_Testo estratto_.
···
Sarebbe rimasta segregata per una notte, e non per 15 giorni, la donna chiusa in un cassone di mele dall’ex compagno altoatesino, e suo datore di lavoro. La vicenda risale allo scorso agosto, quando una donna polacca di 44 anni fu trovata in un frutteto di Sommacampagna, in provincia di Verona. La difesa, sulla base di una perizia commissionata al medico legale Gabriella Trenchi, ha confutato le dichiarazioni della stessa vittima. Come riportato da Il Gazzettino, il perito ha verificato la congruità tra quanto affermato dalla vittima della vicenda e quanto emerso dagli accertamenti clinici eseguiti all’ospedale di Villafranca dopo la sua liberazione. La donna aveva riferito alle forze dell’ordine di essere rimasta sequestrata nel cassone per due settimane e di aver ricevuto dai suoi sequestratori solo una mela al giorno e mezzo litro d’acqua. Inoltre, secondo la perizia della difesa, dalle fessure del cassone in plastica non può passare né una mela né una bottiglia d’acqua.
SEGREGATA IN CASSONE MELE: “UNA SOLA NOTTE, NON 15”
···
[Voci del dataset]
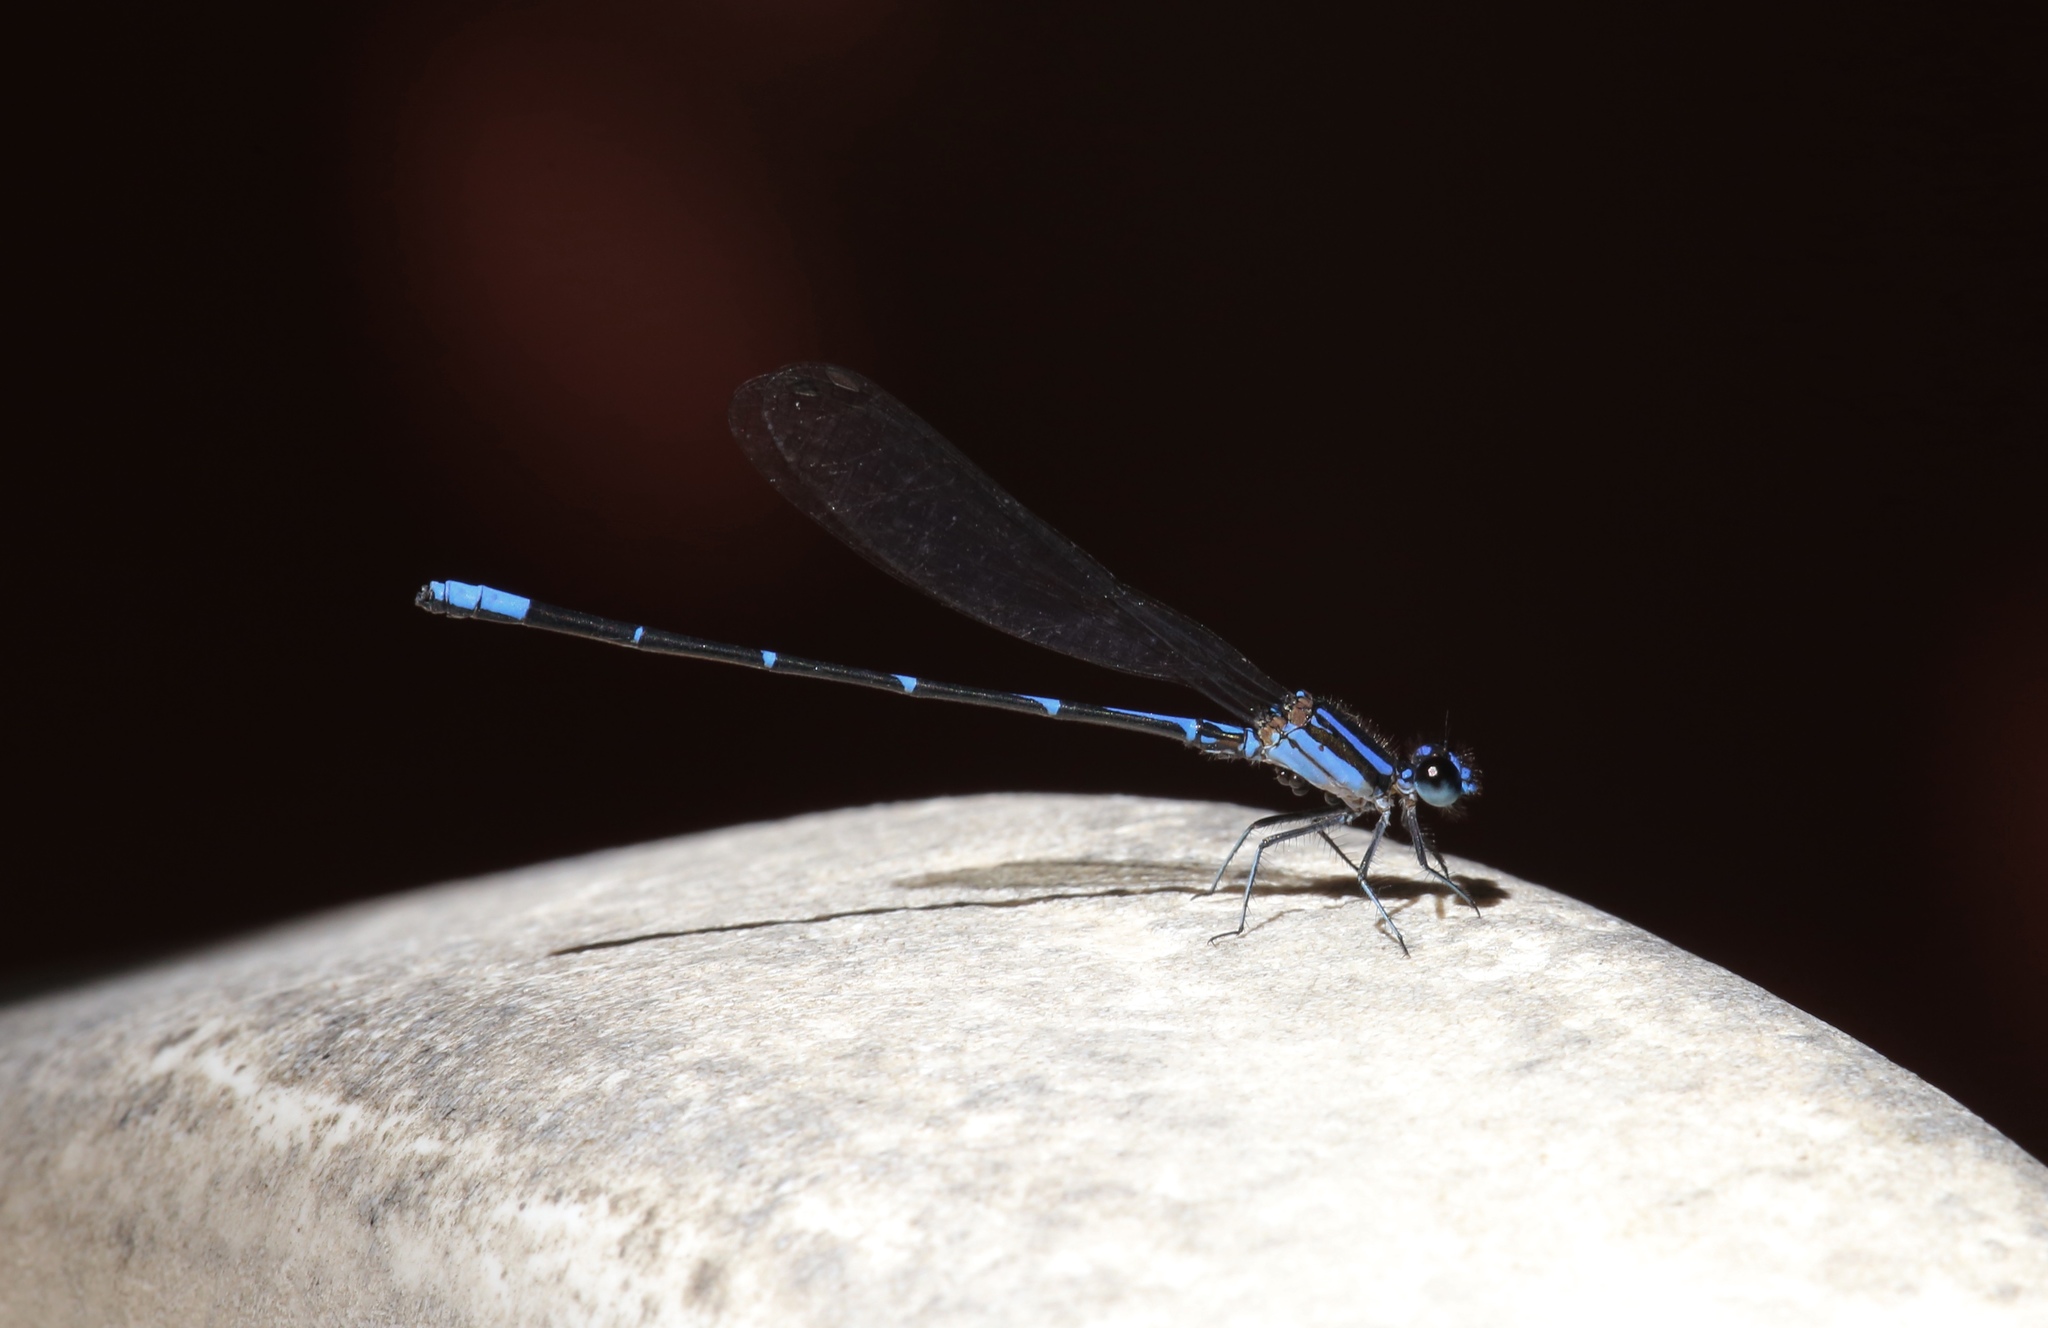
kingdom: Animalia
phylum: Arthropoda
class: Insecta
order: Odonata
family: Coenagrionidae
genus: Argia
···
_Esercizio A_.
Nel testo sulla donna segregata nel cassone di mele, a quale medico legale la difesa ha commissionato la perizia?
_Esercizio B_.
Estenda il testo sulla donna segregata nel cassone di mele proseguendolo dal punto in cui si interrompe.

_Risposta A_.
A Gabriella Trenchi.

_Risposta B_.
La difesa chiederà ora di patteggiare la pena. L’imprenditore agricolo 53enne, Reinhold Thurner, è stato arrestato ad agosto con le accuse di sequestro di persona e tortura. La donna avrebbe avuto anche una relazione con lui. Arrivata da Varsavia per lavorare nei campi dell’uomo, il 14 agosto scorso ha avuto una discussione che è degenerata: l’uomo l’ha rinchiusa nel cassone, nel quale la 44enne è rimasta segregata per due settimane, sotto il sole cocente, con il datore di lavoro-aguzzino che le faceva portare da bere e da mangiare, ma solo una mela e mezzo litro d’acqua al giorno. I lamenti della donna hanno attirato dei giardinieri che stavano lavorando per l’autostrada Brescia-Padova. Ora però la difesa dell’imprenditore contesta il fatto che la vittima sia rimasta segregata per due settimane, nella speranza che ciò possa risultare utile anche in fase di eventuale patteggiamento della pena.